В каждой песне звучат
Лишь сожаления и неутоленные желания,
А струна счастья безмолвствует[406].
Ламартин здесь все так же интуитивно, как и более склонный к абстракциям Шопенгауэр, считает, что страдание является главным вдохновителем и что искусство достигает своей высшей цели, освобождая наш дух от оков временного и безутешного и подымая нас в сферу чистого созерцания. Сознание этой истины присуще поэтам, жившим в обществе, где преобладали несчастья; оно встречается даже на культурных ступенях, где ещё не задумывались о смысле и назначении искусства.

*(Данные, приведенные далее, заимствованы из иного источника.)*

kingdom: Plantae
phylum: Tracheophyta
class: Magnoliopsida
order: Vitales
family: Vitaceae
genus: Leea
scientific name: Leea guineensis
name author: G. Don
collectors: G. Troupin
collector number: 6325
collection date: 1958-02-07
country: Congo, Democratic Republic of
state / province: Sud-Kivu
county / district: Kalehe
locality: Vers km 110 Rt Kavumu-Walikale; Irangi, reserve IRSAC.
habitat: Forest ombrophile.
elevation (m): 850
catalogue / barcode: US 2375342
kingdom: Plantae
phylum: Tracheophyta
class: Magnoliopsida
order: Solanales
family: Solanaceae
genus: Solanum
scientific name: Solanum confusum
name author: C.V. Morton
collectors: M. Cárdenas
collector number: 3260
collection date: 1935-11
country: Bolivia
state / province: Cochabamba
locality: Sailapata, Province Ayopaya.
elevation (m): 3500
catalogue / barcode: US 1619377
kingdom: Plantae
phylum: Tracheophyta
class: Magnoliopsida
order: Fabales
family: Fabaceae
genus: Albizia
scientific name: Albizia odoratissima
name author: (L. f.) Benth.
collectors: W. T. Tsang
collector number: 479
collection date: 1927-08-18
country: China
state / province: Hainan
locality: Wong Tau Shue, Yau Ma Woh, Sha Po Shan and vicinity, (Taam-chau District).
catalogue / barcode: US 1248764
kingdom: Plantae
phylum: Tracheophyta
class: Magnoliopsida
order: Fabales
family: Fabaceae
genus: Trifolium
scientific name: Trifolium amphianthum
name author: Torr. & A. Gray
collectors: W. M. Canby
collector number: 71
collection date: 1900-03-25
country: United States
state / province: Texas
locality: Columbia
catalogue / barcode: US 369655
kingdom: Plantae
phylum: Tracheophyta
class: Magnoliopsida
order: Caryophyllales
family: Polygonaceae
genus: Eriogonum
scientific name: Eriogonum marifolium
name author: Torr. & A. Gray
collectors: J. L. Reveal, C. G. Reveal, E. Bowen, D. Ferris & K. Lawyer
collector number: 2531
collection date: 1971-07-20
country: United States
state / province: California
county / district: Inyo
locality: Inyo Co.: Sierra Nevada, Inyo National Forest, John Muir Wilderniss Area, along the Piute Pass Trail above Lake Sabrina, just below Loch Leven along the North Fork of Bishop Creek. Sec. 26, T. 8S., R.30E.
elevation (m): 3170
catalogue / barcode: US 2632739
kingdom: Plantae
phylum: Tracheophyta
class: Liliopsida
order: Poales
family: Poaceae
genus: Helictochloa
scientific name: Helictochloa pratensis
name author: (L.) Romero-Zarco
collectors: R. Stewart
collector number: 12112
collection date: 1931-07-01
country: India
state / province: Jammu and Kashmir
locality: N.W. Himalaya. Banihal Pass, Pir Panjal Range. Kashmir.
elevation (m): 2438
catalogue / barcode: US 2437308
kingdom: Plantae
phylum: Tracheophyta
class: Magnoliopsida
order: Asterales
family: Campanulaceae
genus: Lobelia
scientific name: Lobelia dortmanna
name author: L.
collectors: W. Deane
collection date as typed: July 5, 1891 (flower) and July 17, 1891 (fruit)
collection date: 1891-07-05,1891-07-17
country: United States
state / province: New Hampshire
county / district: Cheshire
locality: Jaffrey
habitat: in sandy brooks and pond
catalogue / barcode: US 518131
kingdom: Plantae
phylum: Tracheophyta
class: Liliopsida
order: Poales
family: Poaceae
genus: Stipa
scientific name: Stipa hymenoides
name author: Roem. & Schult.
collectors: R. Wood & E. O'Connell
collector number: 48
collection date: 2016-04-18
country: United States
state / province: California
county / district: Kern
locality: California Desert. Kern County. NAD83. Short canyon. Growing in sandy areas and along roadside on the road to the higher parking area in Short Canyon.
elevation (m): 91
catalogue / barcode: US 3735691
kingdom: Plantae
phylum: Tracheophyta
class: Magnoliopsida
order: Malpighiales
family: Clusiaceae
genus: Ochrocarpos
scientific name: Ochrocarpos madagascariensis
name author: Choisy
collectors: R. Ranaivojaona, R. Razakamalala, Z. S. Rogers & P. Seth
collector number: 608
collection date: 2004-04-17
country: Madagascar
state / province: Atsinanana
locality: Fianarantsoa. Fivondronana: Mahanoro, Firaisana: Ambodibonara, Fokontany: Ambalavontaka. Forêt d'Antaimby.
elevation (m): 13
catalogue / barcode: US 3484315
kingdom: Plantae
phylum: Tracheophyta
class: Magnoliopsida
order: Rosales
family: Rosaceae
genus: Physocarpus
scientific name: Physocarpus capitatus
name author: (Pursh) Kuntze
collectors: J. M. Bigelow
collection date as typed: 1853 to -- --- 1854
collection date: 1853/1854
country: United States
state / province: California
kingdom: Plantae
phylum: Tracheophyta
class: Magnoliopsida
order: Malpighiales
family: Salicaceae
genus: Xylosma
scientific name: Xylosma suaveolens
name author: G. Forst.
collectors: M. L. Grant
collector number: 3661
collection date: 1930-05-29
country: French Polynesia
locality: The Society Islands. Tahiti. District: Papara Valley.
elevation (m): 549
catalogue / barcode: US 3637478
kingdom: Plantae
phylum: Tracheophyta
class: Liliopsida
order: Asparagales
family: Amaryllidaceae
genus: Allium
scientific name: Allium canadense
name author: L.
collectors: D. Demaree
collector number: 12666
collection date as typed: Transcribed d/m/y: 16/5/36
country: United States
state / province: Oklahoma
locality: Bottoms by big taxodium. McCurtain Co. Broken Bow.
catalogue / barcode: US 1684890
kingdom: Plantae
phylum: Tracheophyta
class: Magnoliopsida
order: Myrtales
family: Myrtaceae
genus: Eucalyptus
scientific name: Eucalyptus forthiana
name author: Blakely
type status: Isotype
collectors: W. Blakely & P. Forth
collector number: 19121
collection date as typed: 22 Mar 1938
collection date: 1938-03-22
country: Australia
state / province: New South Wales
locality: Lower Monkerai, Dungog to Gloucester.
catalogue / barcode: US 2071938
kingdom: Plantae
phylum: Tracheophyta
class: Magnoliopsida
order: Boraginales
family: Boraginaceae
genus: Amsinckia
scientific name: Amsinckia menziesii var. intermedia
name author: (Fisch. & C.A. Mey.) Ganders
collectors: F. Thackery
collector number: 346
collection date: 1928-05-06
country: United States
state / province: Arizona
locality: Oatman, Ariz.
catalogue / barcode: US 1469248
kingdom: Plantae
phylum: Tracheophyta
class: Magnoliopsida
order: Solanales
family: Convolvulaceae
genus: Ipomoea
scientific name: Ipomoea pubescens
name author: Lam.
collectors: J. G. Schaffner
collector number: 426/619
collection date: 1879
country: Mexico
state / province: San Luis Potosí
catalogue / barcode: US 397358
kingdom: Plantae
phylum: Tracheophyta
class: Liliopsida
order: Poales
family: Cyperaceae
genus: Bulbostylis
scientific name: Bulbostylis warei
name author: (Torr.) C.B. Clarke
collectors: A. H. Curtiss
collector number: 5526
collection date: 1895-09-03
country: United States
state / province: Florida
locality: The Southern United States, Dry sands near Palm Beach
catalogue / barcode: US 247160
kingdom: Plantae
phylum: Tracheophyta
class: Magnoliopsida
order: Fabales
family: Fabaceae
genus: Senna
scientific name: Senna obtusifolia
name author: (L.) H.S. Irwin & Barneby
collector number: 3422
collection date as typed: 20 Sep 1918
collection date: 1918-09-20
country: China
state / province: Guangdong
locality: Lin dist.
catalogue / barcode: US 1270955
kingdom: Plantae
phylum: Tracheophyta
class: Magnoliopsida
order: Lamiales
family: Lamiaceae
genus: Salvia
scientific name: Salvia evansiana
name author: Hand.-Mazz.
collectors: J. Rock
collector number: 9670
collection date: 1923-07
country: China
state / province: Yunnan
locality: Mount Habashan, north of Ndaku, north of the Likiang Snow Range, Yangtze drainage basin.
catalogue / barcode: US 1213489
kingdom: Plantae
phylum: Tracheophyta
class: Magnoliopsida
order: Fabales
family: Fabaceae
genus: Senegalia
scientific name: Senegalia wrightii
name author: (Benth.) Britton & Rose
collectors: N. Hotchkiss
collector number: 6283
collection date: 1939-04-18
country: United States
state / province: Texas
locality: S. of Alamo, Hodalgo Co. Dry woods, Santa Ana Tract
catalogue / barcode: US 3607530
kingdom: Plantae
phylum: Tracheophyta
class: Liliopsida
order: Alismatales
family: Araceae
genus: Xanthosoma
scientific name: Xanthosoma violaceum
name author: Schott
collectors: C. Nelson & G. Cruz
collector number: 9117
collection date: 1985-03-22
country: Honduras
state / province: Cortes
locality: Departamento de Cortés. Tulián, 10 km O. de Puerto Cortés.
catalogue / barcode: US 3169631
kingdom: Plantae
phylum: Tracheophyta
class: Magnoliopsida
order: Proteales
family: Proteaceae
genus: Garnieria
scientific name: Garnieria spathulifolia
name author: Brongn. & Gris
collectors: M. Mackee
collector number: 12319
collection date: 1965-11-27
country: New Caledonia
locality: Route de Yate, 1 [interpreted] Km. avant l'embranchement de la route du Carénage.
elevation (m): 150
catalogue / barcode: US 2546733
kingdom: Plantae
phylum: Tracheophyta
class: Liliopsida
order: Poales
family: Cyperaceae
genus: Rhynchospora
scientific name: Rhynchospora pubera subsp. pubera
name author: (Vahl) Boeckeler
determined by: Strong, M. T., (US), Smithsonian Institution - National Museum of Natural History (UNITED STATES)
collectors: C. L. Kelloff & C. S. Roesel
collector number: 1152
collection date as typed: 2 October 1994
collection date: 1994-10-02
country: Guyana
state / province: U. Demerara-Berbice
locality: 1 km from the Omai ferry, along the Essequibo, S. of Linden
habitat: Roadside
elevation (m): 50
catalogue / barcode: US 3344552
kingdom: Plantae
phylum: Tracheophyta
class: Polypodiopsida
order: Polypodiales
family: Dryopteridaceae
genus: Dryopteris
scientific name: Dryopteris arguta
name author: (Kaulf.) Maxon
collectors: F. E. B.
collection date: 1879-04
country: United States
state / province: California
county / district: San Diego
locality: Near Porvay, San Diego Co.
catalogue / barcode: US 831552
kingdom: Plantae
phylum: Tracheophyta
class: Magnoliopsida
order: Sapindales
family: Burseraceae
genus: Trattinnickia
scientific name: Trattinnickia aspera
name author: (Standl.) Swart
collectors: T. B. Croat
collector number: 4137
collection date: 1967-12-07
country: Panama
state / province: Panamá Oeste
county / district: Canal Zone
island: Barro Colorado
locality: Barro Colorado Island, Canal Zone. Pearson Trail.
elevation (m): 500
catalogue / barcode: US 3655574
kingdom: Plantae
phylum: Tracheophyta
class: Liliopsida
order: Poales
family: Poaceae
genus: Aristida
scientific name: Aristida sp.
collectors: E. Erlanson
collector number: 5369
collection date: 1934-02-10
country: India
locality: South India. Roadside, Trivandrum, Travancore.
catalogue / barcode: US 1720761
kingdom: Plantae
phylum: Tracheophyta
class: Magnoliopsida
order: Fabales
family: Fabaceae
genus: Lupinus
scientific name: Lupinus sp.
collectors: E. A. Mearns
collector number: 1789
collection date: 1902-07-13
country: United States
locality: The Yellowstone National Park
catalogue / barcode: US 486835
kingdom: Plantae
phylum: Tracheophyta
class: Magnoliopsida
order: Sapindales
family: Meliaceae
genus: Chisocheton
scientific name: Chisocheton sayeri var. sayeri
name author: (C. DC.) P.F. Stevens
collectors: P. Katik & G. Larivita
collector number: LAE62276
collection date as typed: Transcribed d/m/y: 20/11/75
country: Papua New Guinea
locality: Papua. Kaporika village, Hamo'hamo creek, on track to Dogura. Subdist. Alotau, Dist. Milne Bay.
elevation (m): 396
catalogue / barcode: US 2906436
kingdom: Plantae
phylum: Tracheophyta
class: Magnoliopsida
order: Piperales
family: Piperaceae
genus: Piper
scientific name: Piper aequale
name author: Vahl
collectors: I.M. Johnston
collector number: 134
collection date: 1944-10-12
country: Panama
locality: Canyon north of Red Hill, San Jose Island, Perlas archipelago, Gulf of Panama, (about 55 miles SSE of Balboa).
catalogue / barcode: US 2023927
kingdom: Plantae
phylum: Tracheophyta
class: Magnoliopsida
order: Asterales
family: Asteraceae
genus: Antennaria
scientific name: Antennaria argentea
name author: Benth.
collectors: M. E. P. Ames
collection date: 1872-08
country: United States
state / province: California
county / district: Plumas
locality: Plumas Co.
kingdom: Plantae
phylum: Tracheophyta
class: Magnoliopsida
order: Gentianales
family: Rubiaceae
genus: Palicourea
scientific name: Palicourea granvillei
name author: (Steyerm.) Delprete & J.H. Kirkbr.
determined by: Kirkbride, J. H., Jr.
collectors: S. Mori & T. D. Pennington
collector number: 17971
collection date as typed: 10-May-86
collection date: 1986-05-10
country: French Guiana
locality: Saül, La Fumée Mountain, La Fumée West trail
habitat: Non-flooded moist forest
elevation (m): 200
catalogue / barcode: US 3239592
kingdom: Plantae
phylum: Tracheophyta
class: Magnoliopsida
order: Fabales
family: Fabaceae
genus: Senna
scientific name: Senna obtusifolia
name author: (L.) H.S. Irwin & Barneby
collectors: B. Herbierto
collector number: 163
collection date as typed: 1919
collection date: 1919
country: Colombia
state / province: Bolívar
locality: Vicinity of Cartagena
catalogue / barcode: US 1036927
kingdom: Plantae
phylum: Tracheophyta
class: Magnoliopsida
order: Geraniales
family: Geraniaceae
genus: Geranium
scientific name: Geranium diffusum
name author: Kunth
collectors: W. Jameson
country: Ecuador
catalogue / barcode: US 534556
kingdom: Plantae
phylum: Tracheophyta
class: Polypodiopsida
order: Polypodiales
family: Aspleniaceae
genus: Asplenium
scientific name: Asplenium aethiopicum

Содержащийся в темнице Мехмед, согласно болгарской народной песне, записанной среди болгар-магометан в Чепино, просит принести ему тамбур, чтобы он сыграл и запел так:
Чтоб печали развеялись,
Чтобы грусть унеслась,
Чтоб желания продлились [407].
В «Хайдуках» Ботева юнак, признающийся, что ему «надоело до скуки» петь о бедняцком горе и о своих кручинах, «кручинах черных и едких», просит деда дудеть на свирели, а он будет подпевать ему своей песней:
Тогда и печаль моя минет,
Отхлынет она от сердца!
Одним из самых трогательных эпизодов в «Записках» Захария Стоянова является рассказ о членах Революционного комитета Севлиева и Ловеча, осужденных на смерть, когда они среди общего грустного молчания своих товарищей в тюрьме начинают петь. «Песня была унылой, она больше походила на плач… Они только этим высказывали свой огонь, что пели ежеминутно, голосом полумертвого человека» [408]. Нечто подобное засвидетельствовала нам много веков назад сага об англосаксонском барде Эгиле:
«Смерть вырвала обоих сыновей старца-певца, и он, отчаявшись, решил умереть, отказываясь от еды и питья. «Как я могу жить после такой скорби?» Дочь увещевает его: «Хорошо, пусть будет так… но ты должен перед этим сочинить погребальную песню (братьям), нет другого достойного, кроме тебя, чтобы найти слова и тон для нашей боли». Эгил поднимается с постели, составляет песню, и, пока записывает её, ему становится лучше. Когда он снова её спел перед собравшимся вокруг него родом, он сел уже успокоенный, пожелал поесть и попить и проводил дочь свою, пришедшую издалека, с богатыми дарами для её детей» [409].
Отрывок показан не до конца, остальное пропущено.